I thought it might be appropriate for my first post to tackle my most frequently asked question: Why Sow Yoga?
I guess I should begin by clarifying that it is “sow” as in “you reap what you sow.”
Physically, with yoga, you reap the benefits of the practice if you are willing to sow. You can’t go to one yoga class and be able to do the splits, and you can’t go once a month and expect crazy differences in your sleeping patterns. Yoga truly does have all those benefits you have been hearing about, but in order to reap a lot of those benefits, first you must sow.

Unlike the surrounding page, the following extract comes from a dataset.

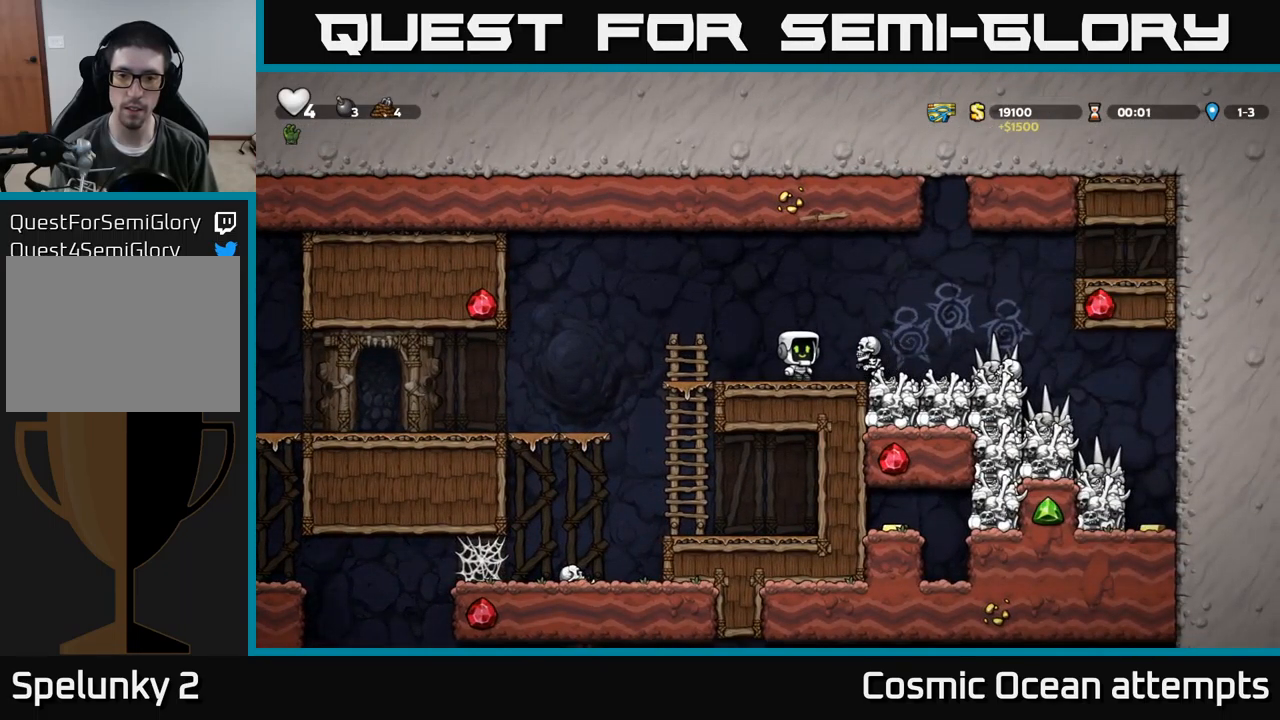
{"buttons": ["DPAD_RIGHT"], "left_stick": "center", "events": [[17, "DPAD_LEFT", "down"], [233, "DPAD_LEFT", "up"], [283, "DPAD_RIGHT", "down"], [300, "DPAD_UP", "down"], [333, "X", "down"], [367, "DPAD_UP", "up"], [467, "X", "up"]]}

Mentally, as we train our minds to meditate on scripture, the lies that we have been believing are replaced with His truth. It is a beautiful representation of “renewing our minds” (Romans 12:2). And a lot of people don’t recognize how much our thoughts impact our health. In fact, studies have been conducted where an apple is cut in half, and the halves are placed in two separate jars. One half of the apple has positivity spoken over it, and the other half has negativity spoken over it. The one that heard the negative words rotted, and the one that received positivity stayed good. (See here, or just google it, it’s a thing). If negative words have such a profound impact on an apple, how much more do those negative words impact us? With that said, if we sow His truth and His thoughts about us begin to replace our thoughts about ourselves, it has power, and we will reap healing from that. But lies aren’t replaced overnight. We must continually sow His truth.
Spiritually, “the one who sows to his own flesh will from the flesh reap corruption, but the one who sows to the Spirit will from the Spirit reap eternal life” (Galatians 6:8, ESV). If you are engaging with sin, you are working rigorously and will continually come up empty. You will feel like you need more, and you will keep engaging in the sinful behavior. It’s a relentless cycle. But if you are abiding in Him, you will reap the fruit of that—”Abide in me, and I in you. As the branch cannot bear fruit by itself, unless it abides in the vine, neither can you, unless you abide in me. I am the vine, you are the branches. Whoever abides in me and I in him, he it is that bears much fruit, for apart from me you can do nothing” (John 15: 4-5, ESV).
Which leads me to the heart of my yoga practice—being with Him. It’s about learning to abide. It’s about learning to rest in Him rather than making restless attempts of self-reliance.
So, Sow Yoga. Because you reap what you sow—physically, mentally, and spiritually—and my hope is that you will sow righteousness and reap the benefits of being with Him.